Stored records
§ §

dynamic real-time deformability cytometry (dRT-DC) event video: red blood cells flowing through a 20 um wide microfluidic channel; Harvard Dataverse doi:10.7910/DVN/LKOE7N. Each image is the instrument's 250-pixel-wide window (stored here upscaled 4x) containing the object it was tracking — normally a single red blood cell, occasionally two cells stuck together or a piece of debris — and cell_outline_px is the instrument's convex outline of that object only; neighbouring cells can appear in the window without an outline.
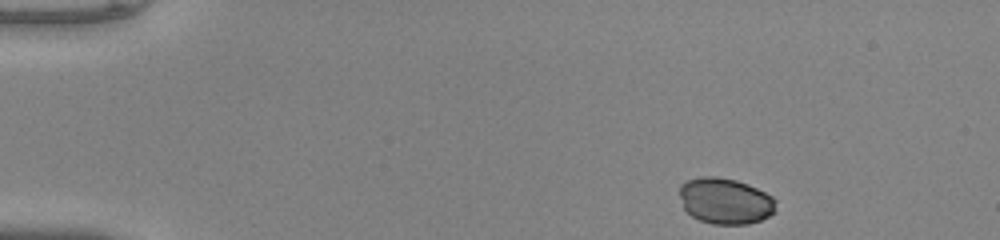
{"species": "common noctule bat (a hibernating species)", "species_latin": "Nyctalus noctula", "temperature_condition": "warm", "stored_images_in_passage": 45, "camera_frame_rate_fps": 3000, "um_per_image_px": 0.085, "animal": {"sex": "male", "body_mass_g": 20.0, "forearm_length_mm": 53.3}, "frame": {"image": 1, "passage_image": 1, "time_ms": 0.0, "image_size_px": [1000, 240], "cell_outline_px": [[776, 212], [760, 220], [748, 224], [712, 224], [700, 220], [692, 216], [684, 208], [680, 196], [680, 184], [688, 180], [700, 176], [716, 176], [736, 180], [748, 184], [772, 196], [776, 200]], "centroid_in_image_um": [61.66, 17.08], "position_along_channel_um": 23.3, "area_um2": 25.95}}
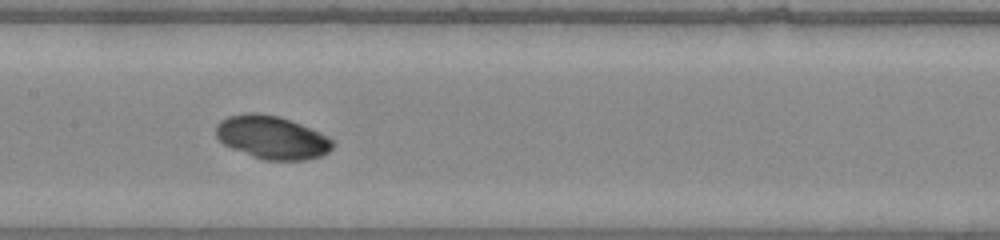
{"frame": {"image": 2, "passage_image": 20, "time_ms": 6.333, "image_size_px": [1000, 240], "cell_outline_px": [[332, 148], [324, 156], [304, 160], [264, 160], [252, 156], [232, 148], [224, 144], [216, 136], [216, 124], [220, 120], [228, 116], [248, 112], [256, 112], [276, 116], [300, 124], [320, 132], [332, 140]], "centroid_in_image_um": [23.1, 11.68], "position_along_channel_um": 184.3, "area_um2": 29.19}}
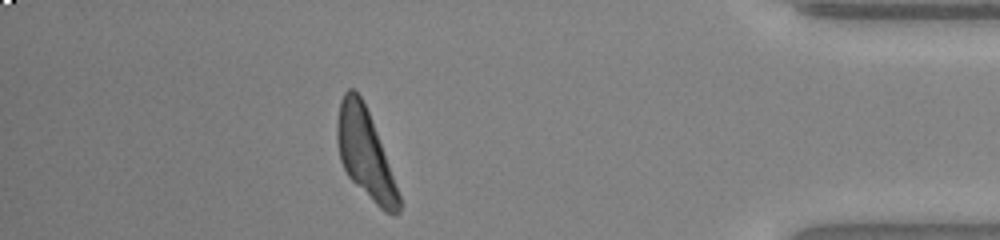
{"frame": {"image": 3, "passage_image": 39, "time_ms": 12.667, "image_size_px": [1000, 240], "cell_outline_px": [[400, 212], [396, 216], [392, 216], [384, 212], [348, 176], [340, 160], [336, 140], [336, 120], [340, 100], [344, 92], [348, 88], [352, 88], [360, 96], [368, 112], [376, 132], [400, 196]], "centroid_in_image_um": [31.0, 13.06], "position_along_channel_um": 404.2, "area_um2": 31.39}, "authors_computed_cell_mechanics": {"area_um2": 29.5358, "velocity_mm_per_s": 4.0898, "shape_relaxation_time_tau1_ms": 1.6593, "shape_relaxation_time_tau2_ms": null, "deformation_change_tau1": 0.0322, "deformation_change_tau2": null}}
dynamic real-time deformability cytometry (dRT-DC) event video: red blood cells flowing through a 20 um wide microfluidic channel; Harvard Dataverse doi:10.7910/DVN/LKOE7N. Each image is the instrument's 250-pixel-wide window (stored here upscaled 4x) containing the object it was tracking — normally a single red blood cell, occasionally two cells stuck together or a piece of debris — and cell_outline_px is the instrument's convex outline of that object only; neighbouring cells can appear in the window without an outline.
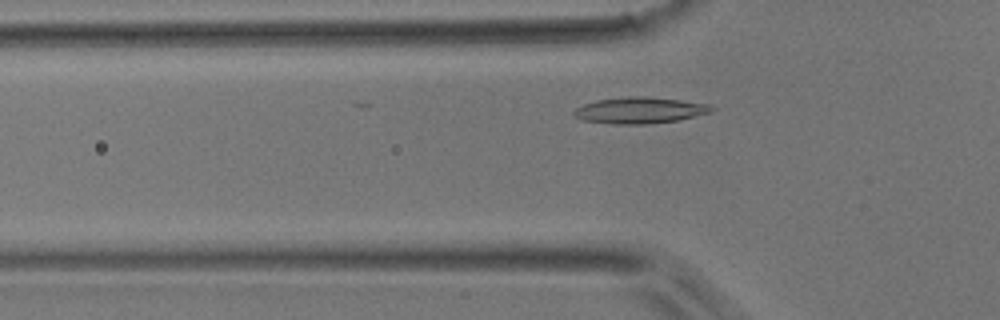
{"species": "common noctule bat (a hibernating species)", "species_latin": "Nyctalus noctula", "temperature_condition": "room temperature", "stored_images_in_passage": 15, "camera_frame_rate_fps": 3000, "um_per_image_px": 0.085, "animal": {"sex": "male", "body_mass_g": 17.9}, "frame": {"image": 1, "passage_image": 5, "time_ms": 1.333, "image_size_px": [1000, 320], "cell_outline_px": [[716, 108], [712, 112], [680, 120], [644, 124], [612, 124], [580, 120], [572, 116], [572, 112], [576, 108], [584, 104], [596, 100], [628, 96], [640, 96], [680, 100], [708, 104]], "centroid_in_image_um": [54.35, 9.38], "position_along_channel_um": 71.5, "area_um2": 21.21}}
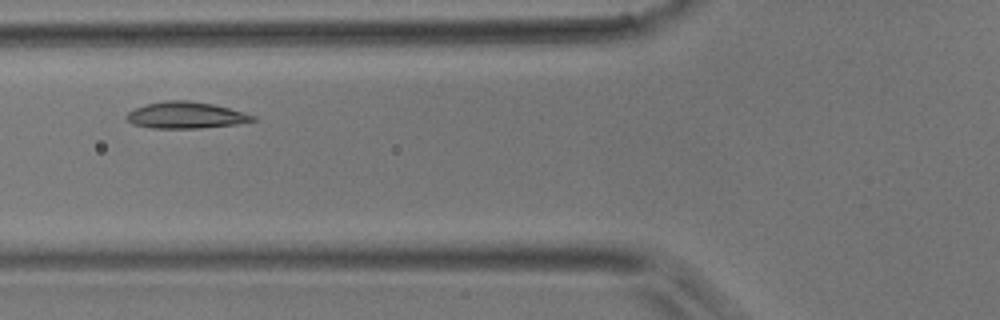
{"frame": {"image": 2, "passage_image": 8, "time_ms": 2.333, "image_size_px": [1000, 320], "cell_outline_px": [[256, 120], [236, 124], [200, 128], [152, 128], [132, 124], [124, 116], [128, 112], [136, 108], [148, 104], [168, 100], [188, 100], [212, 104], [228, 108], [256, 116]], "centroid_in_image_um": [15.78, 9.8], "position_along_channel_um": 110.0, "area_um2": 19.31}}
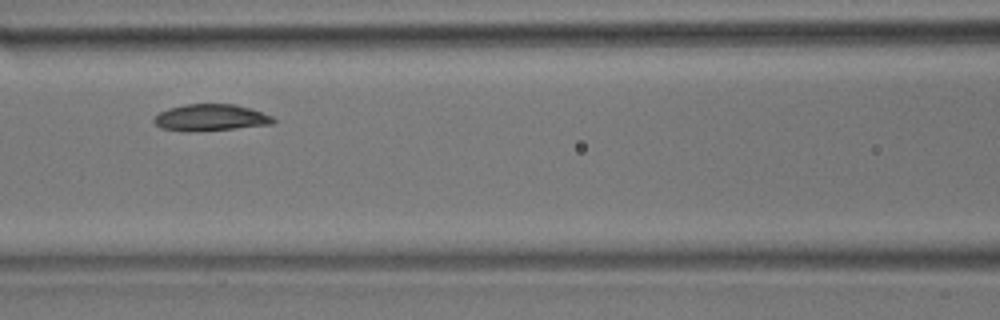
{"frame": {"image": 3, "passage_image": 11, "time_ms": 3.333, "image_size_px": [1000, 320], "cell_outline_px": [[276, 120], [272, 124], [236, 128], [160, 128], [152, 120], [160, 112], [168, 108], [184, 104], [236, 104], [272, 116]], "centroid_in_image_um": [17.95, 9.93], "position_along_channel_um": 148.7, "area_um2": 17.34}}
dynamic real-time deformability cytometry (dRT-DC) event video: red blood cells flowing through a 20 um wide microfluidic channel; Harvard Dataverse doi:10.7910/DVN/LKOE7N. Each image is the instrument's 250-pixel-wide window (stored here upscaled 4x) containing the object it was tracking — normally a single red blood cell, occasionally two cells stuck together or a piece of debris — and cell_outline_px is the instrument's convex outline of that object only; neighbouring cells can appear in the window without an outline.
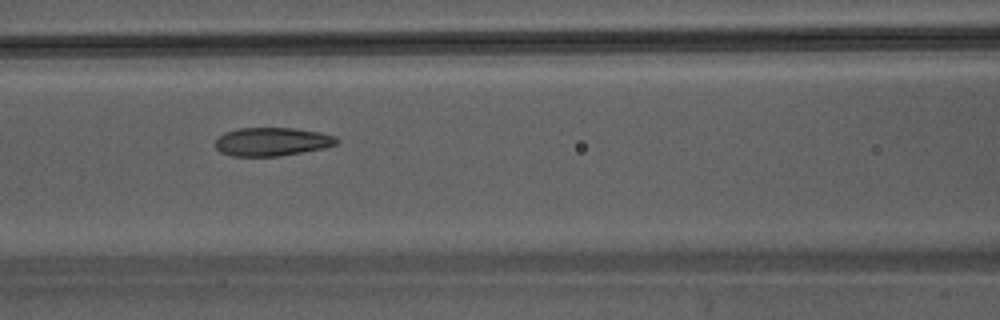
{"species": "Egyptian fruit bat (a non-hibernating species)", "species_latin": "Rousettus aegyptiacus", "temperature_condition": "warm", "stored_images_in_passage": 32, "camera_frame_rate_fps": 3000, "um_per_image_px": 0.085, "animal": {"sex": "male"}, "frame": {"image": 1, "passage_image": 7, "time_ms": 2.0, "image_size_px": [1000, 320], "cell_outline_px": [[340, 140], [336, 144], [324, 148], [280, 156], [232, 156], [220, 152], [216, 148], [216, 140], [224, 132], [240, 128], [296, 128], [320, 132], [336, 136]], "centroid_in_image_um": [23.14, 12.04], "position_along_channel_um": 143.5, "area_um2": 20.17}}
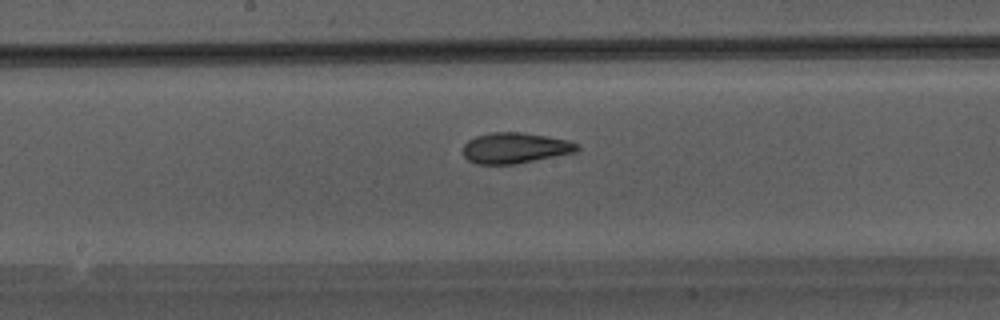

§ §

Make an exact reproduction of the listing above, without any pictures.

=== WORKED SOLUTION ===
dynamic real-time deformability cytometry (dRT-DC) event video: red blood cells flowing through a 20 um wide microfluidic channel; Harvard Dataverse doi:10.7910/DVN/LKOE7N. Each image is the instrument's 250-pixel-wide window (stored here upscaled 4x) containing the object it was tracking — normally a single red blood cell, occasionally two cells stuck together or a piece of debris — and cell_outline_px is the instrument's convex outline of that object only; neighbouring cells can appear in the window without an outline.
{"species": "common noctule bat (a hibernating species)", "species_latin": "Nyctalus noctula", "temperature_condition": "warm", "stored_images_in_passage": 45, "camera_frame_rate_fps": 3000, "um_per_image_px": 0.085, "animal": {"sex": "male", "body_mass_g": 20.0, "forearm_length_mm": 53.3}, "frame": {"image": 1, "passage_image": 1, "time_ms": 0.0, "image_size_px": [1000, 240], "cell_outline_px": [[776, 212], [760, 220], [748, 224], [712, 224], [700, 220], [692, 216], [684, 208], [680, 196], [680, 184], [688, 180], [700, 176], [716, 176], [736, 180], [748, 184], [772, 196], [776, 200]], "centroid_in_image_um": [61.66, 17.08], "position_along_channel_um": 23.3, "area_um2": 25.95}}
{"frame": {"image": 2, "passage_image": 20, "time_ms": 6.333, "image_size_px": [1000, 240], "cell_outline_px": [[332, 148], [324, 156], [304, 160], [264, 160], [252, 156], [232, 148], [224, 144], [216, 136], [216, 124], [220, 120], [228, 116], [248, 112], [256, 112], [276, 116], [300, 124], [320, 132], [332, 140]], "centroid_in_image_um": [23.1, 11.68], "position_along_channel_um": 184.3, "area_um2": 29.19}}
{"frame": {"image": 3, "passage_image": 39, "time_ms": 12.667, "image_size_px": [1000, 240], "cell_outline_px": [[400, 212], [396, 216], [392, 216], [384, 212], [348, 176], [340, 160], [336, 140], [336, 120], [340, 100], [344, 92], [348, 88], [352, 88], [360, 96], [368, 112], [376, 132], [400, 196]], "centroid_in_image_um": [31.0, 13.06], "position_along_channel_um": 404.2, "area_um2": 31.39}, "authors_computed_cell_mechanics": {"area_um2": 29.5358, "velocity_mm_per_s": 4.0898, "shape_relaxation_time_tau1_ms": 1.6593, "shape_relaxation_time_tau2_ms": null, "deformation_change_tau1": 0.0322, "deformation_change_tau2": null}}
dynamic real-time deformability cytometry (dRT-DC) event video: red blood cells flowing through a 20 um wide microfluidic channel; Harvard Dataverse doi:10.7910/DVN/LKOE7N. Each image is the instrument's 250-pixel-wide window (stored here upscaled 4x) containing the object it was tracking — normally a single red blood cell, occasionally two cells stuck together or a piece of debris — and cell_outline_px is the instrument's convex outline of that object only; neighbouring cells can appear in the window without an outline.
{"species": "common noctule bat (a hibernating species)", "species_latin": "Nyctalus noctula", "temperature_condition": "room temperature", "stored_images_in_passage": 15, "camera_frame_rate_fps": 3000, "um_per_image_px": 0.085, "animal": {"sex": "male", "body_mass_g": 17.9}, "frame": {"image": 1, "passage_image": 5, "time_ms": 1.333, "image_size_px": [1000, 320], "cell_outline_px": [[716, 108], [712, 112], [680, 120], [644, 124], [612, 124], [580, 120], [572, 116], [572, 112], [576, 108], [584, 104], [596, 100], [628, 96], [640, 96], [680, 100], [708, 104]], "centroid_in_image_um": [54.35, 9.38], "position_along_channel_um": 71.5, "area_um2": 21.21}}
{"frame": {"image": 2, "passage_image": 8, "time_ms": 2.333, "image_size_px": [1000, 320], "cell_outline_px": [[256, 120], [236, 124], [200, 128], [152, 128], [132, 124], [124, 116], [128, 112], [136, 108], [148, 104], [168, 100], [188, 100], [212, 104], [228, 108], [256, 116]], "centroid_in_image_um": [15.78, 9.8], "position_along_channel_um": 110.0, "area_um2": 19.31}}
{"frame": {"image": 3, "passage_image": 11, "time_ms": 3.333, "image_size_px": [1000, 320], "cell_outline_px": [[276, 120], [272, 124], [236, 128], [160, 128], [152, 120], [160, 112], [168, 108], [184, 104], [236, 104], [272, 116]], "centroid_in_image_um": [17.95, 9.93], "position_along_channel_um": 148.7, "area_um2": 17.34}}
dynamic real-time deformability cytometry (dRT-DC) event video: red blood cells flowing through a 20 um wide microfluidic channel; Harvard Dataverse doi:10.7910/DVN/LKOE7N. Each image is the instrument's 250-pixel-wide window (stored here upscaled 4x) containing the object it was tracking — normally a single red blood cell, occasionally two cells stuck together or a piece of debris — and cell_outline_px is the instrument's convex outline of that object only; neighbouring cells can appear in the window without an outline.
{"species": "Egyptian fruit bat (a non-hibernating species)", "species_latin": "Rousettus aegyptiacus", "temperature_condition": "warm", "stored_images_in_passage": 32, "camera_frame_rate_fps": 3000, "um_per_image_px": 0.085, "animal": {"sex": "male"}, "frame": {"image": 1, "passage_image": 7, "time_ms": 2.0, "image_size_px": [1000, 320], "cell_outline_px": [[340, 140], [336, 144], [324, 148], [280, 156], [232, 156], [220, 152], [216, 148], [216, 140], [224, 132], [240, 128], [296, 128], [320, 132], [336, 136]], "centroid_in_image_um": [23.14, 12.04], "position_along_channel_um": 143.5, "area_um2": 20.17}}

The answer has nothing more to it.